If only ... but don't hold your breath. And the fault is as much ours as theirs. Ours in the media, in that we treat such summits as important events if our own leader goes along. We report the rhetoric, get swept up with the whole idea of the big chiefs jetting in to work together on solving big problems, when the reality is quite different. From the leaders' point of view it is mainly about image. Merely to turn up and make a speech is to show their concern for the global environment. They don't actually meet as a group to debate and problem solve at all. They fly back home, and whatever they said is soon forgotten.

It is also the fault of us, the electorate. The reason the politicians get away with cutting overseas aid, with reneging on their promises to protect the Earth's climate, is because they pick up the signals that we have more immediate priorities - like cheap energy and low taxes.

These Earth Summit failures are not the end of the world. Across the planet, in the absence of grand global agreements which change anything, millions of problems are being solved at lower levels by individual nations, cities and villages, businesses and families. People are constantly discovering how to exploit nature sustainably because they recognise that they will suffer if they don't. There are myriad solutions and amid the overall environmental decline there have been thousands of little success stories and a few big ones.
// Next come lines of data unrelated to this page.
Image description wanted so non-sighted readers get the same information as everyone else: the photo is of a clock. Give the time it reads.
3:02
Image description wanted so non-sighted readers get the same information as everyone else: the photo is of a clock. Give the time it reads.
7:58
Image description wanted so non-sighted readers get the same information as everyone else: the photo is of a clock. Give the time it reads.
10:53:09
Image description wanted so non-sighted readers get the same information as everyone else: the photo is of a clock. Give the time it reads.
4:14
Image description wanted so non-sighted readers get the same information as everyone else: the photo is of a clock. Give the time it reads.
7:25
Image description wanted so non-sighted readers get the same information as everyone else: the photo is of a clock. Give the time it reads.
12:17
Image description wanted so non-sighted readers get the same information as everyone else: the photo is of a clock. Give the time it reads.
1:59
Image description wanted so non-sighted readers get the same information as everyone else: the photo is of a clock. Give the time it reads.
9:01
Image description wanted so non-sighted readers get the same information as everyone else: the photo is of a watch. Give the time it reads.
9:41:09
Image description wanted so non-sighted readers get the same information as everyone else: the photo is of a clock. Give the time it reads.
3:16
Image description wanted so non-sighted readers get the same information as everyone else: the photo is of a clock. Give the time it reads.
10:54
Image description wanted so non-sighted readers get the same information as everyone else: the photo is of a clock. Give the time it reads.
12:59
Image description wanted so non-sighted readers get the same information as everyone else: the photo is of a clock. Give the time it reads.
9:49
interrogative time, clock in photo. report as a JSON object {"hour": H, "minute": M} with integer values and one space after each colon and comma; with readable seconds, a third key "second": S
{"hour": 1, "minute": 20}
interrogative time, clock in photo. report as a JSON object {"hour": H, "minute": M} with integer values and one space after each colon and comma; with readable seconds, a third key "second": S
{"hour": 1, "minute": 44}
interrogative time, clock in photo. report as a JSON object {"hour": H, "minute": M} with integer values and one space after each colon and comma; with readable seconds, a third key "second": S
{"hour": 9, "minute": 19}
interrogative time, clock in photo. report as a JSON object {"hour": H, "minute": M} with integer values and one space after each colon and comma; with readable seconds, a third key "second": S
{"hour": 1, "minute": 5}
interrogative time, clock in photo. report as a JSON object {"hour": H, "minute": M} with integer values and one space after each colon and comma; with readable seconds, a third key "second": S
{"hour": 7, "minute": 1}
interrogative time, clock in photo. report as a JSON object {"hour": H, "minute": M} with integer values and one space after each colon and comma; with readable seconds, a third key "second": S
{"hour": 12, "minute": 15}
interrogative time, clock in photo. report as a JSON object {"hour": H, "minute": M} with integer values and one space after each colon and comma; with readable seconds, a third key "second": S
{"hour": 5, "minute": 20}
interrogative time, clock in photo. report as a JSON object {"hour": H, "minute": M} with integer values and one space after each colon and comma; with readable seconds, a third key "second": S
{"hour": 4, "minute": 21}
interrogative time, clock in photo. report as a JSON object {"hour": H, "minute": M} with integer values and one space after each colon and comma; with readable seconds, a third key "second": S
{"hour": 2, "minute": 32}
But on several global environmental issues, notably climate change, only concerted international action can work. What use is it if Britain cuts its global warming emissions by 20 per cent by 2010 (as the new Government is as yet unconvincingly pledged to do) if the rest of the world fails to act? We produce only three per cent of global emissions, so it would make not a blind bit of difference. Earth summits, then, ought to be more than just hot air - and we should neither forgive nor forget when they are.